▶ _WRITTEN EXERCISE_
Reproduce every line of the data below verbatim, keeping the original order.

++++ INFORMATION PROVIDED

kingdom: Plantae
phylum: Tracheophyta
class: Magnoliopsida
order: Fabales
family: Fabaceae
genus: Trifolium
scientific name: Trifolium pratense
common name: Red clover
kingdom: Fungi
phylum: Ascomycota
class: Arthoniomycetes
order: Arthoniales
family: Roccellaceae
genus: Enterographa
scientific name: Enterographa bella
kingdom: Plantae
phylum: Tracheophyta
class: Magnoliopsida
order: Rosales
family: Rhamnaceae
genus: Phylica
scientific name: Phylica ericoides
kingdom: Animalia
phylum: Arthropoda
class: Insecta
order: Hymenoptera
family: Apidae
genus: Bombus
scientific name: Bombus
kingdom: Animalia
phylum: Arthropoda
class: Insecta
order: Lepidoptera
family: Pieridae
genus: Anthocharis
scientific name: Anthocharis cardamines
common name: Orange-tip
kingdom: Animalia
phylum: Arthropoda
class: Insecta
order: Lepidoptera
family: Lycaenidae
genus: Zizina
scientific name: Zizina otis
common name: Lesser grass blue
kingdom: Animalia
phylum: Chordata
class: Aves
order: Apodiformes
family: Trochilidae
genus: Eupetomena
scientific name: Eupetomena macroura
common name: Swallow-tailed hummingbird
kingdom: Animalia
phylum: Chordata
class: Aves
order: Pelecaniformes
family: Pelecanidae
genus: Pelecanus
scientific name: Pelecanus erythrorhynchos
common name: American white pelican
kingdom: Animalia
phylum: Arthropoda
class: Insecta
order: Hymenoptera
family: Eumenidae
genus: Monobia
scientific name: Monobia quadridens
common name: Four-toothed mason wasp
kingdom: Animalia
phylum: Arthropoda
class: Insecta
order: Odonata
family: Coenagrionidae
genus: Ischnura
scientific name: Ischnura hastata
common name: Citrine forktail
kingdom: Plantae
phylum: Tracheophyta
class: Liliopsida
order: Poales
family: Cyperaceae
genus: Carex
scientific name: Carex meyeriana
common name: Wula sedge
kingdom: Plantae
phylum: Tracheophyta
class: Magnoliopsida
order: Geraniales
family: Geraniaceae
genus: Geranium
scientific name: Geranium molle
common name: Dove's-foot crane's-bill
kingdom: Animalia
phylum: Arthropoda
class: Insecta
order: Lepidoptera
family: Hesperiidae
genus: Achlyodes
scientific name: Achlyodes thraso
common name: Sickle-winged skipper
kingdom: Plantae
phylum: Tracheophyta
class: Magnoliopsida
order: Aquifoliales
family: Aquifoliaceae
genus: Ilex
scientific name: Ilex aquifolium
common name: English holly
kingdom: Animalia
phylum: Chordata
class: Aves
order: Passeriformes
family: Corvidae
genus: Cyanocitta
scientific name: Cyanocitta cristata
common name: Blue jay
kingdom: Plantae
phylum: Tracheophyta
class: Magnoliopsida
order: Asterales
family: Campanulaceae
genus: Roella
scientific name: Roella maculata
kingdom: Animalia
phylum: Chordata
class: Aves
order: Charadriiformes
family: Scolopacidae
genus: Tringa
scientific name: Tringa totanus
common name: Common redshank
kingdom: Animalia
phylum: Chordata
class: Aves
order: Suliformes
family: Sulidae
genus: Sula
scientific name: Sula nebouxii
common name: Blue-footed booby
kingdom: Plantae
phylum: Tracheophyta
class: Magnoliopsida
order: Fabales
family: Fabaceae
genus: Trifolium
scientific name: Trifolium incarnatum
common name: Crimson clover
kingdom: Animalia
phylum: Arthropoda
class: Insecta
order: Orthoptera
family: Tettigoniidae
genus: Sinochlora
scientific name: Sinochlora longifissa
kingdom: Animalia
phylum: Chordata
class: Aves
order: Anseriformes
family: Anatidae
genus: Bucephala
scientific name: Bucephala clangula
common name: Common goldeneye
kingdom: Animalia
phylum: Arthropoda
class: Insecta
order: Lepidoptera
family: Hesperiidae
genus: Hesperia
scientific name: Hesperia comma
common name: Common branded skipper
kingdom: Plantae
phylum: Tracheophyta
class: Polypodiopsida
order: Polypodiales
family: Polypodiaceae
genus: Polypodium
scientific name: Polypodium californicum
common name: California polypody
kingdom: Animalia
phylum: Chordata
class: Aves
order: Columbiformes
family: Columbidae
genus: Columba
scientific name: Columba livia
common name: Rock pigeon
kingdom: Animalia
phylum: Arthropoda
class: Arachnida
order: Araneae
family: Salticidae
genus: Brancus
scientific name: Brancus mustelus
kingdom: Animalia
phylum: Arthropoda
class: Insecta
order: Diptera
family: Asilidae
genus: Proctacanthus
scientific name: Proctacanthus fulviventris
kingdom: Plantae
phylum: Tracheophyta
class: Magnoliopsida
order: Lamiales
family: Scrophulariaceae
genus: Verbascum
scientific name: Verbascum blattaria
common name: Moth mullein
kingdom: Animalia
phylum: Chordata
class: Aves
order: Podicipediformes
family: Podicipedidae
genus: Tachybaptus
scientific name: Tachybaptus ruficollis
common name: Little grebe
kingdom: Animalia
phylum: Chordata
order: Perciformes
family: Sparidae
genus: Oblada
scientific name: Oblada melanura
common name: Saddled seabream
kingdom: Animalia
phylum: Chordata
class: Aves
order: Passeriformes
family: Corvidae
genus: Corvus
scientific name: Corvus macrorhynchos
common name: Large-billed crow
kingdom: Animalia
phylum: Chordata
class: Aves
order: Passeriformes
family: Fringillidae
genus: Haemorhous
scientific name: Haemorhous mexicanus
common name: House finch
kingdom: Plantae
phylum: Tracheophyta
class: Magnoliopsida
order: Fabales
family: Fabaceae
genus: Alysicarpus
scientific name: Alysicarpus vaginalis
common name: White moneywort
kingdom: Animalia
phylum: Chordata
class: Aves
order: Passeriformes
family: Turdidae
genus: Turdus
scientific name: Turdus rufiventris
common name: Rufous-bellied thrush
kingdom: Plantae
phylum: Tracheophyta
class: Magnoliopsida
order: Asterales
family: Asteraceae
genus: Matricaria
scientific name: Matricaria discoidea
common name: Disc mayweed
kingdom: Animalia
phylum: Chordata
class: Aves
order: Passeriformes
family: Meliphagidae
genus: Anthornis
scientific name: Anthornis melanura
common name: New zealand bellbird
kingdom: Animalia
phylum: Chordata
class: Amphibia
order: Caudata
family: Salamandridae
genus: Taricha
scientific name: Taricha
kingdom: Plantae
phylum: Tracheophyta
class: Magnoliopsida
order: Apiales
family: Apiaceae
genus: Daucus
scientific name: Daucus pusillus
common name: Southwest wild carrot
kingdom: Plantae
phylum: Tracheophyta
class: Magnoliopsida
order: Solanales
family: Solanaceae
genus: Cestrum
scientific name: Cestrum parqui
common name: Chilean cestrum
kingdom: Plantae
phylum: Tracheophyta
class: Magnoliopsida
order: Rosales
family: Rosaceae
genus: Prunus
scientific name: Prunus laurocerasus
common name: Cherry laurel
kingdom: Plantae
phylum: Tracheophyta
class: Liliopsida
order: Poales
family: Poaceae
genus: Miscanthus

++++++++

▶ _WRITTEN ANSWER_
kingdom: Plantae
phylum: Tracheophyta
class: Magnoliopsida
order: Fabales
family: Fabaceae
genus: Trifolium
scientific name: Trifolium pratense
common name: Red clover
kingdom: Fungi
phylum: Ascomycota
class: Arthoniomycetes
order: Arthoniales
family: Roccellaceae
genus: Enterographa
scientific name: Enterographa bella
kingdom: Plantae
phylum: Tracheophyta
class: Magnoliopsida
order: Rosales
family: Rhamnaceae
genus: Phylica
scientific name: Phylica ericoides
kingdom: Animalia
phylum: Arthropoda
class: Insecta
order: Hymenoptera
family: Apidae
genus: Bombus
scientific name: Bombus
kingdom: Animalia
phylum: Arthropoda
class: Insecta
order: Lepidoptera
family: Pieridae
genus: Anthocharis
scientific name: Anthocharis cardamines
common name: Orange-tip
kingdom: Animalia
phylum: Arthropoda
class: Insecta
order: Lepidoptera
family: Lycaenidae
genus: Zizina
scientific name: Zizina otis
common name: Lesser grass blue
kingdom: Animalia
phylum: Chordata
class: Aves
order: Apodiformes
family: Trochilidae
genus: Eupetomena
scientific name: Eupetomena macroura
common name: Swallow-tailed hummingbird
kingdom: Animalia
phylum: Chordata
class: Aves
order: Pelecaniformes
family: Pelecanidae
genus: Pelecanus
scientific name: Pelecanus erythrorhynchos
common name: American white pelican
kingdom: Animalia
phylum: Arthropoda
class: Insecta
order: Hymenoptera
family: Eumenidae
genus: Monobia
scientific name: Monobia quadridens
common name: Four-toothed mason wasp
kingdom: Animalia
phylum: Arthropoda
class: Insecta
order: Odonata
family: Coenagrionidae
genus: Ischnura
scientific name: Ischnura hastata
common name: Citrine forktail
kingdom: Plantae
phylum: Tracheophyta
class: Liliopsida
order: Poales
family: Cyperaceae
genus: Carex
scientific name: Carex meyeriana
common name: Wula sedge
kingdom: Plantae
phylum: Tracheophyta
class: Magnoliopsida
order: Geraniales
family: Geraniaceae
genus: Geranium
scientific name: Geranium molle
common name: Dove's-foot crane's-bill
kingdom: Animalia
phylum: Arthropoda
class: Insecta
order: Lepidoptera
family: Hesperiidae
genus: Achlyodes
scientific name: Achlyodes thraso
common name: Sickle-winged skipper
kingdom: Plantae
phylum: Tracheophyta
class: Magnoliopsida
order: Aquifoliales
family: Aquifoliaceae
genus: Ilex
scientific name: Ilex aquifolium
common name: English holly
kingdom: Animalia
phylum: Chordata
class: Aves
order: Passeriformes
family: Corvidae
genus: Cyanocitta
scientific name: Cyanocitta cristata
common name: Blue jay
kingdom: Plantae
phylum: Tracheophyta
class: Magnoliopsida
order: Asterales
family: Campanulaceae
genus: Roella
scientific name: Roella maculata
kingdom: Animalia
phylum: Chordata
class: Aves
order: Charadriiformes
family: Scolopacidae
genus: Tringa
scientific name: Tringa totanus
common name: Common redshank
kingdom: Animalia
phylum: Chordata
class: Aves
order: Suliformes
family: Sulidae
genus: Sula
scientific name: Sula nebouxii
common name: Blue-footed booby
kingdom: Plantae
phylum: Tracheophyta
class: Magnoliopsida
order: Fabales
family: Fabaceae
genus: Trifolium
scientific name: Trifolium incarnatum
common name: Crimson clover
kingdom: Animalia
phylum: Arthropoda
class: Insecta
order: Orthoptera
family: Tettigoniidae
genus: Sinochlora
scientific name: Sinochlora longifissa
kingdom: Animalia
phylum: Chordata
class: Aves
order: Anseriformes
family: Anatidae
genus: Bucephala
scientific name: Bucephala clangula
common name: Common goldeneye
kingdom: Animalia
phylum: Arthropoda
class: Insecta
order: Lepidoptera
family: Hesperiidae
genus: Hesperia
scientific name: Hesperia comma
common name: Common branded skipper
kingdom: Plantae
phylum: Tracheophyta
class: Polypodiopsida
order: Polypodiales
family: Polypodiaceae
genus: Polypodium
scientific name: Polypodium californicum
common name: California polypody
kingdom: Animalia
phylum: Chordata
class: Aves
order: Columbiformes
family: Columbidae
genus: Columba
scientific name: Columba livia
common name: Rock pigeon
kingdom: Animalia
phylum: Arthropoda
class: Arachnida
order: Araneae
family: Salticidae
genus: Brancus
scientific name: Brancus mustelus
kingdom: Animalia
phylum: Arthropoda
class: Insecta
order: Diptera
family: Asilidae
genus: Proctacanthus
scientific name: Proctacanthus fulviventris
kingdom: Plantae
phylum: Tracheophyta
class: Magnoliopsida
order: Lamiales
family: Scrophulariaceae
genus: Verbascum
scientific name: Verbascum blattaria
common name: Moth mullein
kingdom: Animalia
phylum: Chordata
class: Aves
order: Podicipediformes
family: Podicipedidae
genus: Tachybaptus
scientific name: Tachybaptus ruficollis
common name: Little grebe
kingdom: Animalia
phylum: Chordata
order: Perciformes
family: Sparidae
genus: Oblada
scientific name: Oblada melanura
common name: Saddled seabream
kingdom: Animalia
phylum: Chordata
class: Aves
order: Passeriformes
family: Corvidae
genus: Corvus
scientific name: Corvus macrorhynchos
common name: Large-billed crow
kingdom: Animalia
phylum: Chordata
class: Aves
order: Passeriformes
family: Fringillidae
genus: Haemorhous
scientific name: Haemorhous mexicanus
common name: House finch
kingdom: Plantae
phylum: Tracheophyta
class: Magnoliopsida
order: Fabales
family: Fabaceae
genus: Alysicarpus
scientific name: Alysicarpus vaginalis
common name: White moneywort
kingdom: Animalia
phylum: Chordata
class: Aves
order: Passeriformes
family: Turdidae
genus: Turdus
scientific name: Turdus rufiventris
common name: Rufous-bellied thrush
kingdom: Plantae
phylum: Tracheophyta
class: Magnoliopsida
order: Asterales
family: Asteraceae
genus: Matricaria
scientific name: Matricaria discoidea
common name: Disc mayweed
kingdom: Animalia
phylum: Chordata
class: Aves
order: Passeriformes
family: Meliphagidae
genus: Anthornis
scientific name: Anthornis melanura
common name: New zealand bellbird
kingdom: Animalia
phylum: Chordata
class: Amphibia
order: Caudata
family: Salamandridae
genus: Taricha
scientific name: Taricha
kingdom: Plantae
phylum: Tracheophyta
class: Magnoliopsida
order: Apiales
family: Apiaceae
genus: Daucus
scientific name: Daucus pusillus
common name: Southwest wild carrot
kingdom: Plantae
phylum: Tracheophyta
class: Magnoliopsida
order: Solanales
family: Solanaceae
genus: Cestrum
scientific name: Cestrum parqui
common name: Chilean cestrum
kingdom: Plantae
phylum: Tracheophyta
class: Magnoliopsida
order: Rosales
family: Rosaceae
genus: Prunus
scientific name: Prunus laurocerasus
common name: Cherry laurel
kingdom: Plantae
phylum: Tracheophyta
class: Liliopsida
order: Poales
family: Poaceae
genus: Miscanthus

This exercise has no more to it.